Professors can follow this model (try to follow this model) and still perpetuate dictatorships in the classroom the replicate structures of domination. How then can we check to make sure that we do not fall into this trap.

[I think of Derrida and deconstructive ethics here: the emotion we should follow is one of [existential] anxiety. To always be questioning, nervous, hesitant that we are doing enough for our students, that we are challenging power structures enough, that we are being ethical enough. We can never relax and say we got it right because that attitude leads to falling back on perpetuating power structures.]

Professors do not have to be dictators (18).

Students increasingly “feel that there are no clear ethical guidelines shaping actions” and they want education to be liberatory (19). I say, it’s good there are no clear ethical guidelines. Guidelines, strict definitions, have us falsely believe that if we follow them, we are doing the right thing. Instead, we should always question.

One question we should ask is how will what we teach students—really, what students learn—will help them have a more fulfilling life? (19).

We then read about one of hooks’ students and the tensions that this kind of teaching can have.

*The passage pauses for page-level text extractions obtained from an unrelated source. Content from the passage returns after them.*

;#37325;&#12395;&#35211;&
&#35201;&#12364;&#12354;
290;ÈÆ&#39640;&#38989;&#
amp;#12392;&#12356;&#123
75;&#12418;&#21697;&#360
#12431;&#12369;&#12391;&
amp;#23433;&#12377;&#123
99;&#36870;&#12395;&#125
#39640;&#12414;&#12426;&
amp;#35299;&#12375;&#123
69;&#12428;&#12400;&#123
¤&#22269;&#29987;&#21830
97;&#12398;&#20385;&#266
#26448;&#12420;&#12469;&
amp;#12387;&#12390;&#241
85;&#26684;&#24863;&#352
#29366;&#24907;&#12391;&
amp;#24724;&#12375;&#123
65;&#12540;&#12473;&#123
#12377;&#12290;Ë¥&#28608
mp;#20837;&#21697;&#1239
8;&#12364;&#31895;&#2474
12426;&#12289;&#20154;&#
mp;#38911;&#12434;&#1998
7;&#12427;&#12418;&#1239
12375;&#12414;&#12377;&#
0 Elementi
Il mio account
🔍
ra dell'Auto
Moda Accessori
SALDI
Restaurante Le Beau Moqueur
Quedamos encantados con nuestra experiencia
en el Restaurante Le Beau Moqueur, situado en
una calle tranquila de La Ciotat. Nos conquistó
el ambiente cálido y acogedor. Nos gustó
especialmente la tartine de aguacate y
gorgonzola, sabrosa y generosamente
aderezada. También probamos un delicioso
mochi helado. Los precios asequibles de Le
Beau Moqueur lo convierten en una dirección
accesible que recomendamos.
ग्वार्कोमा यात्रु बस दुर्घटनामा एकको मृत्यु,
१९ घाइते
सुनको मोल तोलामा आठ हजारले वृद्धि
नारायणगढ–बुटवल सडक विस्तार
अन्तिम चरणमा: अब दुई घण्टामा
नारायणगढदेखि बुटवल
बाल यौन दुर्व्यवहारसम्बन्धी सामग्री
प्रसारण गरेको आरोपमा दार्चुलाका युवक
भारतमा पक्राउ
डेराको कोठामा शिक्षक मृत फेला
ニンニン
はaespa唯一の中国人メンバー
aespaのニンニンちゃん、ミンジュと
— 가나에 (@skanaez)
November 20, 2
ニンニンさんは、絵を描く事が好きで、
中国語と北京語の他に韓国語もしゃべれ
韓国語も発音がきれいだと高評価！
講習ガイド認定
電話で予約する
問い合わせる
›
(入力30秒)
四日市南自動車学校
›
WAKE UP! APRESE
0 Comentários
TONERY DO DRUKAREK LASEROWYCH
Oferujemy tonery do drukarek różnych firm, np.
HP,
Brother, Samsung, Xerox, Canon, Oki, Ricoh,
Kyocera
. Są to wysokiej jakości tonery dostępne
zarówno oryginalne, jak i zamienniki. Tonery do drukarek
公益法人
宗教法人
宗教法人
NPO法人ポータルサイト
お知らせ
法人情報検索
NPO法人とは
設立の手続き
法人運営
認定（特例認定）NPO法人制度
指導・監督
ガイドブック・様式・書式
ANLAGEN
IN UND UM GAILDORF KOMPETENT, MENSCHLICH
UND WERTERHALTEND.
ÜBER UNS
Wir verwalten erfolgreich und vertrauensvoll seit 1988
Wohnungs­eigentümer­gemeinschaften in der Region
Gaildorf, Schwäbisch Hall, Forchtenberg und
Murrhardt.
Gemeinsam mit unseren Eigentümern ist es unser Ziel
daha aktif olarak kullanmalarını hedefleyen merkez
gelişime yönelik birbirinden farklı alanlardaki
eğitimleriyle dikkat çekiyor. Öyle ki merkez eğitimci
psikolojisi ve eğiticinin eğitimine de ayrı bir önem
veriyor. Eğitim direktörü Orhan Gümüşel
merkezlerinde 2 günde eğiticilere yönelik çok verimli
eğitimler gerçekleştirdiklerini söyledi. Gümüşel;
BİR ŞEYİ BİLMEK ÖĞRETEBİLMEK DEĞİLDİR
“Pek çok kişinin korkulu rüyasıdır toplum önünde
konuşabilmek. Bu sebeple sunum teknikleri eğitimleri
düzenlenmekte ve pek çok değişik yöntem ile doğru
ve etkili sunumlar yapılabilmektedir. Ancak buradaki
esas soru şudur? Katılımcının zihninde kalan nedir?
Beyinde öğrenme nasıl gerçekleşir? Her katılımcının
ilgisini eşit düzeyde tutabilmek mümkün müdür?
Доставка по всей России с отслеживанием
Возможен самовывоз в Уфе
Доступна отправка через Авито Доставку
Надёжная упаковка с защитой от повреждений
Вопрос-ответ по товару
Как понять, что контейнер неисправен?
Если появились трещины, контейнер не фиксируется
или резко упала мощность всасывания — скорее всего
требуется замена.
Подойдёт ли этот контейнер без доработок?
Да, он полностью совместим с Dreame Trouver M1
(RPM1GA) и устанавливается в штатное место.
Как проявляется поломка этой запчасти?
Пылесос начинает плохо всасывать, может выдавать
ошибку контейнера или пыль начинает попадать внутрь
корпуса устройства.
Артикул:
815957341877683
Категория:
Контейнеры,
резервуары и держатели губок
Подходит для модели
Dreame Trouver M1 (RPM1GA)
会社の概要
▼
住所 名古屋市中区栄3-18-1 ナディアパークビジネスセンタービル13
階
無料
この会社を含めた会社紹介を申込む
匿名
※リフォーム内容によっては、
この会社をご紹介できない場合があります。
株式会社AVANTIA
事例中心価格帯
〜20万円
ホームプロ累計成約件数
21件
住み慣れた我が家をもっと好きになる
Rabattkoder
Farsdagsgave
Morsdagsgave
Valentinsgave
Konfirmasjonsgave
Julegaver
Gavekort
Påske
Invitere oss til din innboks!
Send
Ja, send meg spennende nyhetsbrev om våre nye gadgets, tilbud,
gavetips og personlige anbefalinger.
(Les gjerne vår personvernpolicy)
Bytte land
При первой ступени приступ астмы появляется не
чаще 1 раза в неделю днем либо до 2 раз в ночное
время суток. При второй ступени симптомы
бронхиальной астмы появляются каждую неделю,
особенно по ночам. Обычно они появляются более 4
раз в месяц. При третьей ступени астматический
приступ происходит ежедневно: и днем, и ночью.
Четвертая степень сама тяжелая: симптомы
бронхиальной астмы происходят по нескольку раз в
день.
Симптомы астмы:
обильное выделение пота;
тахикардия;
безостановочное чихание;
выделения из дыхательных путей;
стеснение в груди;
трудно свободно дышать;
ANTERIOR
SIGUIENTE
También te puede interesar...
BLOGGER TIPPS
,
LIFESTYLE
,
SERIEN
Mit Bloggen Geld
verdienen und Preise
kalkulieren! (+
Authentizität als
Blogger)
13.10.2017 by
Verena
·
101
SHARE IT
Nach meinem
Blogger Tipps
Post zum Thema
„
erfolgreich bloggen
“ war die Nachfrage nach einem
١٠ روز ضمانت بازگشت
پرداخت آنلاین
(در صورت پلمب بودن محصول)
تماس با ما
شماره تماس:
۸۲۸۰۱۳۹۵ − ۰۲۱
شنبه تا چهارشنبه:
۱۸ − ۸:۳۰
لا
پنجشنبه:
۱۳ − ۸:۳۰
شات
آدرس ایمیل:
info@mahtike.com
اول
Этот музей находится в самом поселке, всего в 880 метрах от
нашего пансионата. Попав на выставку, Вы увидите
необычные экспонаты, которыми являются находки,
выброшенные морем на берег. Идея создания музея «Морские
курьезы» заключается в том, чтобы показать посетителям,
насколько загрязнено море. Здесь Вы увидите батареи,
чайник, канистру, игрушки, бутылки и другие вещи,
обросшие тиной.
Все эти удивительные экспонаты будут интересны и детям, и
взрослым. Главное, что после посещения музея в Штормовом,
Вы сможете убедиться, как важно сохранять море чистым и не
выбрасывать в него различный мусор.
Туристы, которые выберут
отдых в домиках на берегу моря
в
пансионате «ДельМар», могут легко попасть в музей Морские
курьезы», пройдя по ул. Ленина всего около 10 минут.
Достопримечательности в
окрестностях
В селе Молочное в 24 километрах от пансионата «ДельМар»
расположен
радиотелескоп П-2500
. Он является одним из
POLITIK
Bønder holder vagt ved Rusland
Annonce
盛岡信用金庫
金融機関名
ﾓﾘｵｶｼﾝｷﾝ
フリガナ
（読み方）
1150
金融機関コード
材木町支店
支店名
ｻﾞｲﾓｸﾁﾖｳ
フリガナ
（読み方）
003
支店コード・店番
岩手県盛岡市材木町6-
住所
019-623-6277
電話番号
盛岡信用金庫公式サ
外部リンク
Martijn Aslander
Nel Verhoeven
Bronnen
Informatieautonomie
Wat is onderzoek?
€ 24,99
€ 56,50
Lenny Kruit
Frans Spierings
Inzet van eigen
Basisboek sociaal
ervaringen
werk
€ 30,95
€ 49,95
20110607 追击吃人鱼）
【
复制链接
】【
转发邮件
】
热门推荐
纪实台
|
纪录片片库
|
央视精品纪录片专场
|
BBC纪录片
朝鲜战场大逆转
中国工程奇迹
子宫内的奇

“When education is the practice of freedom, students are not the only ones who are sked to share, to confess” Engaged pedagogy involves allowing one’s self to be vulnerable in the classroom, teachers and students. Engaged pedagogy asks for teachers to grow as well. As hooks puts it “In my classroom, I do not expect students to take any risks that I would not take, to share in any way that I woud not share” (19).

As a professor, I need to think more critically about how I can break down dominant power structures in the classroom. I have started by rethinking the way I grade students, the way I engage with students, what I share with students. And I look forward to the rest of this book for more strategies.